■ What is needed ■
For the entries below, the expected answer is the line with "- **随机性**策略：策略给出的是多种行动的可能性分布。", the line with "#### 1.7.4 总结对比", and every line between them, exactly as written, and nothing more.

╭─ Provided data

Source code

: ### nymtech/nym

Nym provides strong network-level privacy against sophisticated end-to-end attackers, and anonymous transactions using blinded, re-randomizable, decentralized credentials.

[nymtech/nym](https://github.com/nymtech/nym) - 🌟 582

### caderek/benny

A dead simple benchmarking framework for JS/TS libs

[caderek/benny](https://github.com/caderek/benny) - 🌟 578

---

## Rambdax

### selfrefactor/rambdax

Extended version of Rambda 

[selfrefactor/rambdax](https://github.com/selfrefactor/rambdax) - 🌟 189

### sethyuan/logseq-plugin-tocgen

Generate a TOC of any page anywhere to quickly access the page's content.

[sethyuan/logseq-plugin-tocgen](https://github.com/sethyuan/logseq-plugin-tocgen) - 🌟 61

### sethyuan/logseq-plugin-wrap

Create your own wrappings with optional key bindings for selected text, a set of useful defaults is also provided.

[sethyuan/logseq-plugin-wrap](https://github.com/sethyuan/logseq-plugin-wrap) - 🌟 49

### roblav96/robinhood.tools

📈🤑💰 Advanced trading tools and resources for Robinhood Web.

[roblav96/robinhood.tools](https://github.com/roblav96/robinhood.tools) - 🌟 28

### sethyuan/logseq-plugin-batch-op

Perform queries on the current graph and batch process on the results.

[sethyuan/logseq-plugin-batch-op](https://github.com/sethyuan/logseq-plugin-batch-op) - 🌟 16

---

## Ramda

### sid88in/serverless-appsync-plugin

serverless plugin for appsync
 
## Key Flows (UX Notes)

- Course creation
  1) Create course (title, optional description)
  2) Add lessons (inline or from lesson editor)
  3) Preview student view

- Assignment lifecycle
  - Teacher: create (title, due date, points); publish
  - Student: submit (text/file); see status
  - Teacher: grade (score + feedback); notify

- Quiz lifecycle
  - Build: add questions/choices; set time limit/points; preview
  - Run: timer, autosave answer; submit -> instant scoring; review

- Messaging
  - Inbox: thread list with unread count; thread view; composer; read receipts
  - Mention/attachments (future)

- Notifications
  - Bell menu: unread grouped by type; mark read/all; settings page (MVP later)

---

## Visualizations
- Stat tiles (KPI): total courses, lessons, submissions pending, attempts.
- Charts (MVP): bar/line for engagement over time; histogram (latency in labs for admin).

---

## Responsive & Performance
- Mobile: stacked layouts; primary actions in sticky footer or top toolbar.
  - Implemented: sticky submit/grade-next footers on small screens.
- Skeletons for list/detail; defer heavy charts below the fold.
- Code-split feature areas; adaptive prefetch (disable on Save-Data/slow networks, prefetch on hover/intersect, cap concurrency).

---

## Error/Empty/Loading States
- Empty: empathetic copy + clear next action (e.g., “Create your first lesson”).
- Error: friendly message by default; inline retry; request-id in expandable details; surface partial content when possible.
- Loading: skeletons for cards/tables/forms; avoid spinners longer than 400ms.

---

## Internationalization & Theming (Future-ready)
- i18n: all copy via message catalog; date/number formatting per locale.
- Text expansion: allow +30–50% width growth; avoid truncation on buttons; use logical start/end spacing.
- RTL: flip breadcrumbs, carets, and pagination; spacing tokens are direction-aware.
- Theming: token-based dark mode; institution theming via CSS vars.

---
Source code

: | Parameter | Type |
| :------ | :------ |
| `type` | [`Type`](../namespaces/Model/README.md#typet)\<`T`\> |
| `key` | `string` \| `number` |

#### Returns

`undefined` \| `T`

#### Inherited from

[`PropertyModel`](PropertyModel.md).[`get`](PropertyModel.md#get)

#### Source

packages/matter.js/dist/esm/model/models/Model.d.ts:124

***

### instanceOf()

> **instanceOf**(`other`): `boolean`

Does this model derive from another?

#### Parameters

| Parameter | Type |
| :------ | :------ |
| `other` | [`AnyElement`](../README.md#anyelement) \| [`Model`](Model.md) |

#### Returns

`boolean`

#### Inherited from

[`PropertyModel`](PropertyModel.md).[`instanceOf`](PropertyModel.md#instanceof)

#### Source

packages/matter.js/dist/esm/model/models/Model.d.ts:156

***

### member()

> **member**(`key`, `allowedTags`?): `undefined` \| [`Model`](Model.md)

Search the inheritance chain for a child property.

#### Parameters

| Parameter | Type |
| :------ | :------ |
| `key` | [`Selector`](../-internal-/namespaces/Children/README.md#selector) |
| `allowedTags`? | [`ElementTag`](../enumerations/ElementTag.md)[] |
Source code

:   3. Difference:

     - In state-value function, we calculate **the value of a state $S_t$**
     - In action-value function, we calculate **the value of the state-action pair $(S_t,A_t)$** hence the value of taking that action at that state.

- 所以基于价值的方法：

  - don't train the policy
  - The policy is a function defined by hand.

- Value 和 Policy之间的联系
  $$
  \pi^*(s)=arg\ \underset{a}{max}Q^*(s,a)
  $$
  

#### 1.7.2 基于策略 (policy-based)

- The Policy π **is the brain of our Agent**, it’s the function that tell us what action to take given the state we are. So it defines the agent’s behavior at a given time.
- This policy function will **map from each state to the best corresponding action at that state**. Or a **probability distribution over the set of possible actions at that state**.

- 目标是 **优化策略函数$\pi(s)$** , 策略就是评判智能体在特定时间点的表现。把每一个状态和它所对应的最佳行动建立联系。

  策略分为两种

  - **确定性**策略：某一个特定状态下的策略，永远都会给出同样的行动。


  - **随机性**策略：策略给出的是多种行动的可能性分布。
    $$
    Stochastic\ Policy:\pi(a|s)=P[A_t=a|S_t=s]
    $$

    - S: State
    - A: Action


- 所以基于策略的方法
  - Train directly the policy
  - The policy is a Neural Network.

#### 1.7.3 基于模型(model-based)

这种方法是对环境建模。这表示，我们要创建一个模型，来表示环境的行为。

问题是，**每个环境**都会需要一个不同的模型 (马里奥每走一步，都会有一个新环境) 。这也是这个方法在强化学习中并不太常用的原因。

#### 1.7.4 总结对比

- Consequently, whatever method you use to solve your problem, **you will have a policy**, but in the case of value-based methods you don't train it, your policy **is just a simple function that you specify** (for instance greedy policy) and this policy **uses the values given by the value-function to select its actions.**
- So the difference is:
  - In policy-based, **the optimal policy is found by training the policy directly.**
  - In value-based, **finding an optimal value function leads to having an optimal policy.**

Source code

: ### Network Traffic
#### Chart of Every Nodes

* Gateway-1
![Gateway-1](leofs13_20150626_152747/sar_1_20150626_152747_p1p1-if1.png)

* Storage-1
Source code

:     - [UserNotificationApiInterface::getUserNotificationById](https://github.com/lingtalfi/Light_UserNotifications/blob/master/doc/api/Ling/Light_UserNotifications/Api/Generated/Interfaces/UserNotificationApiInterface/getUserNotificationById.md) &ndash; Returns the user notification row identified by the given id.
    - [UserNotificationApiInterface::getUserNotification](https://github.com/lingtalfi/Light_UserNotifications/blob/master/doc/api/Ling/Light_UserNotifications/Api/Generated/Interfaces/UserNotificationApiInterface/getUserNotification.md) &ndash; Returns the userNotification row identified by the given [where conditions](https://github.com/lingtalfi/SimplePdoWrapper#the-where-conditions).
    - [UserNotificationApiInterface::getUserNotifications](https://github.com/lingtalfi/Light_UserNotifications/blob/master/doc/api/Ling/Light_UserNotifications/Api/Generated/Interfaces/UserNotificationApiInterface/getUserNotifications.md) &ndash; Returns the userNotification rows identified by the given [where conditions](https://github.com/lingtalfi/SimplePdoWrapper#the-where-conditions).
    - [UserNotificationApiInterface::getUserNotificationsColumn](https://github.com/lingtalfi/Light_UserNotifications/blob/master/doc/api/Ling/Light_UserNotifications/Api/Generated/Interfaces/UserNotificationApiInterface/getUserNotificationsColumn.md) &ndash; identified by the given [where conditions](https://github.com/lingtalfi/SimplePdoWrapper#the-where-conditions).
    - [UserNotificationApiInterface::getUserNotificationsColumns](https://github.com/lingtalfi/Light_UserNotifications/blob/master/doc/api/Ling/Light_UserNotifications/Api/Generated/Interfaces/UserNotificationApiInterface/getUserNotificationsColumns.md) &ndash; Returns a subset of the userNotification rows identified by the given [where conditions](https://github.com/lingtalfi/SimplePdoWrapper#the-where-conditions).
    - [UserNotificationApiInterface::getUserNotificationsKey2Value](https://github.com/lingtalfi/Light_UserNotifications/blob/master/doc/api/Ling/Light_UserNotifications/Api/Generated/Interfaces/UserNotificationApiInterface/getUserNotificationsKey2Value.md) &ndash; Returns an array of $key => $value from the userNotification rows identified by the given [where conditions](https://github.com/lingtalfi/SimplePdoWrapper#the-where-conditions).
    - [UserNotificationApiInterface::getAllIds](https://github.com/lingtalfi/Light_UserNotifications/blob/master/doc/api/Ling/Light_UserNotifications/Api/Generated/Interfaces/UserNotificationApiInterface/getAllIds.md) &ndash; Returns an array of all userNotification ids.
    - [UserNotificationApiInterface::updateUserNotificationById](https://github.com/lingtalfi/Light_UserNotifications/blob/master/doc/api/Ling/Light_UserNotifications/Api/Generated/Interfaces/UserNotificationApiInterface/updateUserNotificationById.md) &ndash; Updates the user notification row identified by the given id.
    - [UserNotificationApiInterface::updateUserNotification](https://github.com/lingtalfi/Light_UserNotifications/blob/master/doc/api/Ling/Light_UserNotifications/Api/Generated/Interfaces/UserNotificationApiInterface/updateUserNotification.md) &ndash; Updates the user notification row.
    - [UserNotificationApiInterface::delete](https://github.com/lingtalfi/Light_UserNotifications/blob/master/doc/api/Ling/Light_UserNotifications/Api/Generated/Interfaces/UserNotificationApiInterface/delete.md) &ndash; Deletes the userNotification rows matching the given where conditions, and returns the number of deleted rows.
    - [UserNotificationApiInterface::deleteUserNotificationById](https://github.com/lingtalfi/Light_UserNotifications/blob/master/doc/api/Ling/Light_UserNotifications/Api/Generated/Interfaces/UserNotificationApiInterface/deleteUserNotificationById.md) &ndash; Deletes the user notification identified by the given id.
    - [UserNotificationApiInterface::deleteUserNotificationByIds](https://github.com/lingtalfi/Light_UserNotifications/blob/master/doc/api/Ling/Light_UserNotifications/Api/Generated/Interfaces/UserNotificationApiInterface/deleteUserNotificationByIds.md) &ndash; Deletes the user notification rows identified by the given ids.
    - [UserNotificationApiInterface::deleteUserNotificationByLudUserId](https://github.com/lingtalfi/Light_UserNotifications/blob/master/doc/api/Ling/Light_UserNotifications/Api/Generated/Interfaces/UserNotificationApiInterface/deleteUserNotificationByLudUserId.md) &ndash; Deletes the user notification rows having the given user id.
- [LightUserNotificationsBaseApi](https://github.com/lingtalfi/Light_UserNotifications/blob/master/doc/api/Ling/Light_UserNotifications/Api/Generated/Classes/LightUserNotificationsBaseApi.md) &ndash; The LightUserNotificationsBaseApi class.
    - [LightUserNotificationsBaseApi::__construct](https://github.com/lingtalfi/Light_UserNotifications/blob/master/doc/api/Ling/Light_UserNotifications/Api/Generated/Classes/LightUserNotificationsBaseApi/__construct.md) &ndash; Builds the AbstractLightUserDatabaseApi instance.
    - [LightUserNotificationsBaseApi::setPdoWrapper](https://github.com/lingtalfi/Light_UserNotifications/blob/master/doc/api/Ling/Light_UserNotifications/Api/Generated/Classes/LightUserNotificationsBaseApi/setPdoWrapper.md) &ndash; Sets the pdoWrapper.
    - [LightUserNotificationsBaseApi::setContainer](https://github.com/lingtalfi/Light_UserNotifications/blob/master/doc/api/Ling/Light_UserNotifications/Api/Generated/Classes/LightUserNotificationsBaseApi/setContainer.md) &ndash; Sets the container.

╰─

■ Solution to this task ■
  - **随机性**策略：策略给出的是多种行动的可能性分布。
    $$
    Stochastic\ Policy:\pi(a|s)=P[A_t=a|S_t=s]
    $$

    - S: State
    - A: Action


- 所以基于策略的方法
  - Train directly the policy
  - The policy is a Neural Network.

#### 1.7.3 基于模型(model-based)

这种方法是对环境建模。这表示，我们要创建一个模型，来表示环境的行为。

问题是，**每个环境**都会需要一个不同的模型 (马里奥每走一步，都会有一个新环境) 。这也是这个方法在强化学习中并不太常用的原因。

#### 1.7.4 总结对比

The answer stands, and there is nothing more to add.